• GSTT1;
  • immune hepatitis;
  • liver transplantation

Four patients of 283 liver-transplant recipients (1·4%) developed de novo immune-mediated hepatitis approximately 2 years after transplantation. Antibodies showing an unusual liver/kidney cytoplasmic staining pattern were detected in the sera of all four patients and one of them was used to screen a human liver cDNA expression library with the aim of identifying the antigenic target of these newly developed antibodies. After cloning and sequencing the gene, it was identified as the gene encoding the glutathion-S-transferase T1 (GSTT1), a 29-kD molecular weight protein, expressed abundantly in liver and kidney. Sera from the other three patients also contained anti-GSTT1 antibodies, two of them demonstrated by immunoblot analysis against the recombinant antigen and the other, which was negative by immunoblot, gave a positive reaction when used directly to screen the same library, suggesting it to be directed to a conformational epitope. The GSTT1 enzyme is the product of a single polymorphic gene that is absent from 20% of the Caucasian population. When we analysed the GSTT1 genotype of the four patients described above, we found that this gene is absent from all of them. Three donor paraffin embedded DNA samples were available and were shown to be positive for GSSTT1 genotype.
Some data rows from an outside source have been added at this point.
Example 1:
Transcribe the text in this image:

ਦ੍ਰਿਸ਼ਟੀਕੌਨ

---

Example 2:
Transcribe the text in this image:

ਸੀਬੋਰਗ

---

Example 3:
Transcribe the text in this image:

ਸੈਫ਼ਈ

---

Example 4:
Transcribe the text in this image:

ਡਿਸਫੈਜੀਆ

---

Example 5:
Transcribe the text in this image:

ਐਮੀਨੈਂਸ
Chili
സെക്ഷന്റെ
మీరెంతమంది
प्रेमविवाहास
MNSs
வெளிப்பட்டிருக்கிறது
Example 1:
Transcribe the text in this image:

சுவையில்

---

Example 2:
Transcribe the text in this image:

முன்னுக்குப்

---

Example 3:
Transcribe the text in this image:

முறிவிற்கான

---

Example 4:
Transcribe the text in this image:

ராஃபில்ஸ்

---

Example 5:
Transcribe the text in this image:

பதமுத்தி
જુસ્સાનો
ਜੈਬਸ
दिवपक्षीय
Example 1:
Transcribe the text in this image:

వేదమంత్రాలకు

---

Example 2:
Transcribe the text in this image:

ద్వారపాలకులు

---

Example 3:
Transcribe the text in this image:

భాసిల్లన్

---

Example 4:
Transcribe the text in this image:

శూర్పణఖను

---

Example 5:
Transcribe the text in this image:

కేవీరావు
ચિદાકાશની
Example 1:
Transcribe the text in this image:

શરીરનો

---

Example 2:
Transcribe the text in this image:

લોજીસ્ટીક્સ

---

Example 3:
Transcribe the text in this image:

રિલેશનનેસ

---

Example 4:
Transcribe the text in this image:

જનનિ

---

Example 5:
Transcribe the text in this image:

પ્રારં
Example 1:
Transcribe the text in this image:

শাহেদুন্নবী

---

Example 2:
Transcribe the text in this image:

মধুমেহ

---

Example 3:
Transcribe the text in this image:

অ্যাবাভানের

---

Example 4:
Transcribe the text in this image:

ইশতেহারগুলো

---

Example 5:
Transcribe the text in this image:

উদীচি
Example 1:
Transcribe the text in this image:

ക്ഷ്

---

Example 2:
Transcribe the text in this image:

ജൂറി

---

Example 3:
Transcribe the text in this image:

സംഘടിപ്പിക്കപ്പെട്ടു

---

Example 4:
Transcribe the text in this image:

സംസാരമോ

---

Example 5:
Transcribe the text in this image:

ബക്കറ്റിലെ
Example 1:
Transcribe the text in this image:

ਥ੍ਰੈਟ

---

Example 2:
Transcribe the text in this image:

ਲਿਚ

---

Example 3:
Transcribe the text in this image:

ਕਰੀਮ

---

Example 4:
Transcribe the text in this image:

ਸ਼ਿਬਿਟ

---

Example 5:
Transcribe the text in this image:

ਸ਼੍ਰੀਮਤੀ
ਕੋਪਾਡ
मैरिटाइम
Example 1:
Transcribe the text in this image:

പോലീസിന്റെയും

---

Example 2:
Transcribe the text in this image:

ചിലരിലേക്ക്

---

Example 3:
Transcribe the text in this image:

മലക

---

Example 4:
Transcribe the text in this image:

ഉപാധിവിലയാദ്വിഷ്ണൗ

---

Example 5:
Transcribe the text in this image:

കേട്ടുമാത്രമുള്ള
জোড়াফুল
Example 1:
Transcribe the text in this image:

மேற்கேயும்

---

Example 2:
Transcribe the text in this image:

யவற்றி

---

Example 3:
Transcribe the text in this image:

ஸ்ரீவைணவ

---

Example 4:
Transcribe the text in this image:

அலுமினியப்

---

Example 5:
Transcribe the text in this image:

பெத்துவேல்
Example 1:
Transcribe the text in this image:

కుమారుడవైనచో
In accordance with these results, we suggest that this form of post-transplant de novo immune hepatitis, that has been reported as autoimmune hepatitis by others, could be the result of an antigraft reaction in individuals lacking the GSTT1 phenotype, in which the immune system recognizes the GSTT1 protein as a non-self antigen, being the graft dysfunction not the result of an autoimmune reaction, but the consequence of an alo-reactive immune response.